The answer is every record that follows, printed exactly.

## Extracted records
━━━━

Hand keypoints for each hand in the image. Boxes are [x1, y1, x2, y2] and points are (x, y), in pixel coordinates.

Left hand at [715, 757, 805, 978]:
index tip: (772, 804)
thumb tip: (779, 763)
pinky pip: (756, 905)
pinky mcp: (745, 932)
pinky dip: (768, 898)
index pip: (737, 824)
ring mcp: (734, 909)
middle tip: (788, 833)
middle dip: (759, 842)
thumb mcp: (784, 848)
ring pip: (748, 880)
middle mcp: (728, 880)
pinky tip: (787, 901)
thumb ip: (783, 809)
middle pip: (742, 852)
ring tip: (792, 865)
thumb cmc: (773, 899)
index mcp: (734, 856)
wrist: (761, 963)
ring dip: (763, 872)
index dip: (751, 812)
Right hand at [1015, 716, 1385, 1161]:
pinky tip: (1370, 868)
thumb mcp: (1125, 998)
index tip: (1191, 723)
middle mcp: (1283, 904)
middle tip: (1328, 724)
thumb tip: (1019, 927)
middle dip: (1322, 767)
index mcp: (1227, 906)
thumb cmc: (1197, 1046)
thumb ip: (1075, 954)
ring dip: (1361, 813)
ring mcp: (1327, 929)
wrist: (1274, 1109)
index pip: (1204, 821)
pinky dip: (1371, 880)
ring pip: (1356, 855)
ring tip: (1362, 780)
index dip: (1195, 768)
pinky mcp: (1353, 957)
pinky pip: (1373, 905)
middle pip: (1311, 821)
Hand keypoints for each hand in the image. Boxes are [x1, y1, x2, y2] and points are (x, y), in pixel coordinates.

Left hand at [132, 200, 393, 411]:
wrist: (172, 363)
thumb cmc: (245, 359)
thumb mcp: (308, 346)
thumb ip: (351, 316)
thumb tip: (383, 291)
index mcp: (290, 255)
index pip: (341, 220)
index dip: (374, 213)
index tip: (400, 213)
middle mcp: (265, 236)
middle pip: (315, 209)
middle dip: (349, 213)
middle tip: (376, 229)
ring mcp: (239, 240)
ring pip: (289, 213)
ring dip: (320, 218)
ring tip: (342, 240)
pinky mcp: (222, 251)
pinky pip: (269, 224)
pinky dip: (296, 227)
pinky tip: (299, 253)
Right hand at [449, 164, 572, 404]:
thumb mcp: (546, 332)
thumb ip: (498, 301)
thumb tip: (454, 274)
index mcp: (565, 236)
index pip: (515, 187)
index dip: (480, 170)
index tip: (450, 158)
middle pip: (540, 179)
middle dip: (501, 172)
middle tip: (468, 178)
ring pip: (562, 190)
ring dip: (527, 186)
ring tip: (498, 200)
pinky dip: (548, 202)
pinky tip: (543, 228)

━━━━

## RESULT OF THE TASK
Hand keypoints for each hand in the image. Boxes are [x1, y1, x2, y2] and points are (x, y), in pixel coordinates.

Left hand at [715, 757, 805, 978]:
index tip: (772, 804)
thumb tip: (779, 763)
pinky pip: (756, 905)
pinky mcp: (745, 932)
pinky dip: (768, 898)
index pip: (737, 824)
ring mcp: (734, 909)
middle tip: (788, 833)
middle dip: (759, 842)
thumb mcp: (784, 848)
ring pip: (748, 880)
middle mcp: (728, 880)
pinky tip: (787, 901)
thumb ip: (783, 809)
middle pip: (742, 852)
ring tip: (792, 865)
thumb cmc: (773, 899)
index mcp: (734, 856)
wrist: (761, 963)
ring dip: (763, 872)
index dip: (751, 812)
Right hand at [1015, 716, 1385, 1161]:
pinky tip: (1370, 868)
thumb mcp: (1125, 998)
index tip: (1191, 723)
middle mcp: (1283, 904)
middle tip: (1328, 724)
thumb tip: (1019, 927)
middle dip: (1322, 767)
index mcp: (1227, 906)
thumb cmc: (1197, 1046)
thumb ip: (1075, 954)
ring dip: (1361, 813)
ring mcp: (1327, 929)
wrist: (1274, 1109)
index pip: (1204, 821)
pinky dip: (1371, 880)
ring pip: (1356, 855)
ring tip: (1362, 780)
index dip: (1195, 768)
pinky mcp: (1353, 957)
pinky pip: (1373, 905)
middle pip: (1311, 821)
Hand keypoints for each hand in the image. Boxes are [x1, y1, x2, y2] and points are (x, y), in pixel coordinates.

Left hand at [132, 200, 393, 411]:
wrist: (172, 363)
thumb cmc: (245, 359)
thumb mcp: (308, 346)
thumb ip: (351, 316)
thumb tip: (383, 291)
index mcp: (290, 255)
index pip: (341, 220)
index dip: (374, 213)
index tip: (400, 213)
middle mcp: (265, 236)
middle pip: (315, 209)
middle dip: (349, 213)
middle tip: (376, 229)
ring mcp: (239, 240)
ring pip: (289, 213)
ring dip: (320, 218)
ring tip: (342, 240)
pinky mcp: (222, 251)
pinky pip: (269, 224)
pinky dip: (296, 227)
pinky tip: (299, 253)
Right hand at [449, 164, 572, 404]:
thumb mcp: (546, 332)
thumb ip: (498, 301)
thumb tip: (454, 274)
index mcp: (565, 236)
index pip: (515, 187)
index dip: (480, 170)
index tip: (450, 158)
middle pip: (540, 179)
middle dip: (501, 172)
middle tip: (468, 178)
ring pip: (562, 190)
ring dip: (527, 186)
ring tip: (498, 200)
pinky dip: (548, 202)
pinky tip: (543, 228)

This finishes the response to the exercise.